Even if you decide to buy the most expensive type of seed mix, you’ll still find that it’s much more affordable than any kind of sod you can lay in your lawn, so often you can grow a higher-quality lawn from seed than you could get when installing sod … it will just take more time and effort to achieve the lawn of your dreams.
Seeding Your Lawn
The best time of year to plant grass seed for most lawns is the early fall. This is because spring usually brings a greater density of annual weeds which will flourish in the conditions you’ll be creating for your new lawn to grow. This can interfere with grass growth, and even crowd out your young seedlings or rob them of the water you’re delivering.
In order to be successful in growing your own grass from seed, you will have to be consistently patient and attentive to lawn maintenance.
If you want to use seed, you’ll be thrilled to learn that over the long term, it tends to result in a healthier and even more beautiful lawn than sod can give you. As long as you have the patience necessary to see the process of seed growth and root establishment through, you can do better over the longer term.
When you grow grass from seed, the grass will live long term in the soil it originally grew in. This gives it the greatest likelihood of success.
Drawbacks of Starting a New Lawn with Grass Seed
A drawback of starting a lawn from seed vs sod is that it will take longer to grow the kind of lawn you want. There will also be several weeks where your neighbors think you’re weird for spending so much time watering a big patch of dirt.
Patience is a virtue, though, and if you’re willing to put in the time required, you will be rewarded with a lush green lawn.
Be aware that you might come across some challenges in growing grass from seed, however.
For example, re-seeding or overseeding your lawn is sometimes necessary. Grass seed might not take properly in specific spots, could be damaged, or you might just want to reinvigorate your lawn with young plants to keep it thick and healthy.
For obvious reasons, planting seed is much messier than laying sod. It will involve much more work in the soil, tilling or raking and leveling your lot, dust, and water from the irrigation that will surely get you soaked pretty much every day. So get ready for a messy job.
How Soil Preparation Differs for Sod vs Seed
Soil preparation is essential, regardless of whether you choose to grow a lawn from seed or sod. Even sod can fail to take root or thrive if you don’t prepare your soil appropriately.
Proper soil preparation is a critical component to ensuring a lovely and long-lasting lawn for your property. This is true with either type of installation project.
My #1 piece of advice is to start your project by performing a soil test. This will give you information on the characteristics of the soil, the nutrients your yard has in abundance, and some areas where your soil may be coming up short. I use this kit from Amazon which gives me a lab analysis of my soil in an online dashboard. I can highly recommend it.

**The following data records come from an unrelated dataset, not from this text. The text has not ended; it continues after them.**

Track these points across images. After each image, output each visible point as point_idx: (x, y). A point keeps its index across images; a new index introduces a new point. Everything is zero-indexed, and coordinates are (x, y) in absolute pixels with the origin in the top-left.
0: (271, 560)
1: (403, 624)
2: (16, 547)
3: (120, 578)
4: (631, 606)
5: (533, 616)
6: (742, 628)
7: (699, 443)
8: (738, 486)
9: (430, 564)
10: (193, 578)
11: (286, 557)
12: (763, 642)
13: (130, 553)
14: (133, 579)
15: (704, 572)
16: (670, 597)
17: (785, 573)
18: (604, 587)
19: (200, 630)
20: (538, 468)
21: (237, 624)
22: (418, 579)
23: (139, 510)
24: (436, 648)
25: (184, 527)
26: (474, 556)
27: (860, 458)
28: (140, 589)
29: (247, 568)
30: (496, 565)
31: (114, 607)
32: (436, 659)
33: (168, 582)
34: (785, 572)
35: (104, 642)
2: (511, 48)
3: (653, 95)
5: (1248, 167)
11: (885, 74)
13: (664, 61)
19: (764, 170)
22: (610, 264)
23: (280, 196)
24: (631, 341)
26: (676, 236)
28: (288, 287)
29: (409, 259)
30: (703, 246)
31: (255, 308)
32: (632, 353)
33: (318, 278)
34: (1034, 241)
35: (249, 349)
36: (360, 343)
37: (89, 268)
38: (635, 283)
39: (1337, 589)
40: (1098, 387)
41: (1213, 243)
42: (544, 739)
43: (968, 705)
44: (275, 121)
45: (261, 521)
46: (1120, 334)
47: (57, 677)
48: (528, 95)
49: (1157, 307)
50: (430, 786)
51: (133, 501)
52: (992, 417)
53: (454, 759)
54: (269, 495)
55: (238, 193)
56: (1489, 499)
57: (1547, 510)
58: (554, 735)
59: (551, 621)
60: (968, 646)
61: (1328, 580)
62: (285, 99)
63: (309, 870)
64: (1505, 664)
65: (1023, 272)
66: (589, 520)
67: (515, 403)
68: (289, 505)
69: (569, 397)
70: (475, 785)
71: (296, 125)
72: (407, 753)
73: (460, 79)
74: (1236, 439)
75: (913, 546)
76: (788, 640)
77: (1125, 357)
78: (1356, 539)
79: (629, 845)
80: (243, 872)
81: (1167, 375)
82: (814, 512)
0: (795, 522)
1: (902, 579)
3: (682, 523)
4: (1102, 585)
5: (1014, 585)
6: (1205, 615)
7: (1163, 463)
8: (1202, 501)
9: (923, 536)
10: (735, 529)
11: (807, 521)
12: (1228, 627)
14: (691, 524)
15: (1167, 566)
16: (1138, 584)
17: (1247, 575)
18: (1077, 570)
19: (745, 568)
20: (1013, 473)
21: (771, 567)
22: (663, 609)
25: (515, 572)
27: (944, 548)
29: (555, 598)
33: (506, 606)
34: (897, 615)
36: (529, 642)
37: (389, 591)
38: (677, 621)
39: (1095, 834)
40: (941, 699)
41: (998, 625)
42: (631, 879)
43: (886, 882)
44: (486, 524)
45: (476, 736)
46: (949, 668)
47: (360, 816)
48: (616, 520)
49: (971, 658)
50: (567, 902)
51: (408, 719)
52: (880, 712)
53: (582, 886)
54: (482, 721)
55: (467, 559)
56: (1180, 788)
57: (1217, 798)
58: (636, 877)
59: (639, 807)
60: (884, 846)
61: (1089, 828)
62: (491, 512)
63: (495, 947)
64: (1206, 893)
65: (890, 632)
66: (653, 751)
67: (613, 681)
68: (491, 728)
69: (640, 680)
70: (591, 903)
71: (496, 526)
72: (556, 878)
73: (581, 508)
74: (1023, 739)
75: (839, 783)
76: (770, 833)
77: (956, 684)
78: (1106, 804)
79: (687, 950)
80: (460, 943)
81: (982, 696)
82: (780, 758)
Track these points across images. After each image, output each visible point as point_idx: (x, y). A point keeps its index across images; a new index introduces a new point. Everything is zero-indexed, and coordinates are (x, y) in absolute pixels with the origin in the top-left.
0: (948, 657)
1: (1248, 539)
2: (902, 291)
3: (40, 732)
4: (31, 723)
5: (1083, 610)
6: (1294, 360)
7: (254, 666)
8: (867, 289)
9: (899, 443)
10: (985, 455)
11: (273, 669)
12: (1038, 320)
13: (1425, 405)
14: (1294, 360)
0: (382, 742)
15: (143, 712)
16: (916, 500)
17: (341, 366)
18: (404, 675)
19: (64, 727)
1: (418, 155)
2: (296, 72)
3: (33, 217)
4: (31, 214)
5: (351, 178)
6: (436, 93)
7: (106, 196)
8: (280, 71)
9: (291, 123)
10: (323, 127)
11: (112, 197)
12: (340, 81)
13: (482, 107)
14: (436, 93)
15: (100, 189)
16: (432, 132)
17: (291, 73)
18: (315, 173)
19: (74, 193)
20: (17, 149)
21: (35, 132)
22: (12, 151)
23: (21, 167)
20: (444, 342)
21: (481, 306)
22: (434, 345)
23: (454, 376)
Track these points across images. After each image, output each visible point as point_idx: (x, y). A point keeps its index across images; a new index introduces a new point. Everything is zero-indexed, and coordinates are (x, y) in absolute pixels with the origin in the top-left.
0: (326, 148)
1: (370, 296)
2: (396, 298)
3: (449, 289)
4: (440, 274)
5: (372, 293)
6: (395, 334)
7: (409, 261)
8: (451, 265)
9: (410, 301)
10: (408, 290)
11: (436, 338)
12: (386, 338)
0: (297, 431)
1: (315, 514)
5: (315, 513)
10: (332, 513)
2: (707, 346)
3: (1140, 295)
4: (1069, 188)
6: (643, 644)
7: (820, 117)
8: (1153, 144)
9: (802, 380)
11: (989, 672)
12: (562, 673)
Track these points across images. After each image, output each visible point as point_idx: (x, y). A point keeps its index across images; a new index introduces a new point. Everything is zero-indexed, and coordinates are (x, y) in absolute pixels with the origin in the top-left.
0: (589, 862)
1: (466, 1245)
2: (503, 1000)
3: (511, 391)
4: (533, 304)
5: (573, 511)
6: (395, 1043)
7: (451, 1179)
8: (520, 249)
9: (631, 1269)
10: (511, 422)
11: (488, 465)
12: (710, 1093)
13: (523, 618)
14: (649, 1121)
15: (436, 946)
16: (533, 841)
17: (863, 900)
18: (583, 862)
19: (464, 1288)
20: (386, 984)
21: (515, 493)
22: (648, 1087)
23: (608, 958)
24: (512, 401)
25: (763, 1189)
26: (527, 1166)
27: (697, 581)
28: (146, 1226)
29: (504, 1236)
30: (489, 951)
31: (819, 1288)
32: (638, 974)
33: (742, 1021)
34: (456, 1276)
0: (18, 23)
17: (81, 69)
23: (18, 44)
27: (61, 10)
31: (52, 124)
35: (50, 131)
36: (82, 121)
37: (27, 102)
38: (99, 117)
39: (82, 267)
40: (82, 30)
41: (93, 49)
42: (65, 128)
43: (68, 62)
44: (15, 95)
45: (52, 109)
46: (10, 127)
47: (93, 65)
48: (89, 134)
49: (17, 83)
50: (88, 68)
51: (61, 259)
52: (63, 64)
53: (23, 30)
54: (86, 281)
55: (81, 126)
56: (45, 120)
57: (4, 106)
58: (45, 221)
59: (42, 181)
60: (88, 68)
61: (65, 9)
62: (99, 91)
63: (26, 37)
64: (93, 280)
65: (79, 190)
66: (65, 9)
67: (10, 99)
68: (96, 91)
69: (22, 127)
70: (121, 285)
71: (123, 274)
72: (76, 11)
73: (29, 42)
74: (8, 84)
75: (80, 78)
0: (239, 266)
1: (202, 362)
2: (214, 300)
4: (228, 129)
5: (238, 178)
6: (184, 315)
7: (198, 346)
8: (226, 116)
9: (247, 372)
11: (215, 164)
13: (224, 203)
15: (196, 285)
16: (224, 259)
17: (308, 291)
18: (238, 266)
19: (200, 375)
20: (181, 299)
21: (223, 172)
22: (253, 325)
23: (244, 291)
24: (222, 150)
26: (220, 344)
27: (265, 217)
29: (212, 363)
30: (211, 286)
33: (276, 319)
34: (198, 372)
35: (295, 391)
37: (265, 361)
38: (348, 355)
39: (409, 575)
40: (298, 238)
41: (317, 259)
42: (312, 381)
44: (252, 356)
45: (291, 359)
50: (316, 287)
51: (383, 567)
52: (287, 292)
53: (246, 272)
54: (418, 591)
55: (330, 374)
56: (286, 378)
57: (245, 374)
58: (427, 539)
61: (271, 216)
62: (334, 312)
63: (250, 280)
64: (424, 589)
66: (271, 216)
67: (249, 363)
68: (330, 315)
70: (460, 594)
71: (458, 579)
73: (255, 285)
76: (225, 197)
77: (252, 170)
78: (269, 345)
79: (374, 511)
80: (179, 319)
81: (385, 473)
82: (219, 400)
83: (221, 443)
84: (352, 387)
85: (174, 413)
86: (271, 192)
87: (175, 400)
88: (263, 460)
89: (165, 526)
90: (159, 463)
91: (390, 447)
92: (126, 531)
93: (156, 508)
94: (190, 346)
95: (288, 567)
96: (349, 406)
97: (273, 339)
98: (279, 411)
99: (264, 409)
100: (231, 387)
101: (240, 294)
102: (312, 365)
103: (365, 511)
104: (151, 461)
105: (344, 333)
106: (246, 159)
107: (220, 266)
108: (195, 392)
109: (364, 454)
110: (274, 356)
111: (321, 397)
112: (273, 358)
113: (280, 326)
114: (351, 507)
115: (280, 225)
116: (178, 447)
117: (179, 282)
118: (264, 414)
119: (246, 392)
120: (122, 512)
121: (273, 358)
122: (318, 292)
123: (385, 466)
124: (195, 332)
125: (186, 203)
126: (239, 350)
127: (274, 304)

If you have clay soil, you will have to add some organic matter in order to amend it. This organic matter could be a material such as peat, or screened compost.
Something else you may be required to do is add in some potassium, phosphorus, or nitrogen fertilizer. It will depend on the time of year. The nice thing about the soil test kit I linked above is it gives you specific recommendations on the best fertilizer for your lot. This ensures you’ll see the best possible results (and don’t waste money spreading nutrients your yard already has in abundance.
Choose the Option that Works Best for You
Take the size and characteristics of your property, your personal preferences, and your budget into consideration. These should guide you when making the decision whether to start your new lawn by sod vs seed.
There’s no one-size-fits-all solution to growing a new lawn. If you need to sell your home in a hurry and are looking for instant curb-appeal, go with sod.
Locked down in a global pandemic and looking for a project? Go with seed.
Somewhere in between? I hope some of the information I’ve shared in this article helps to steer you in the right direction.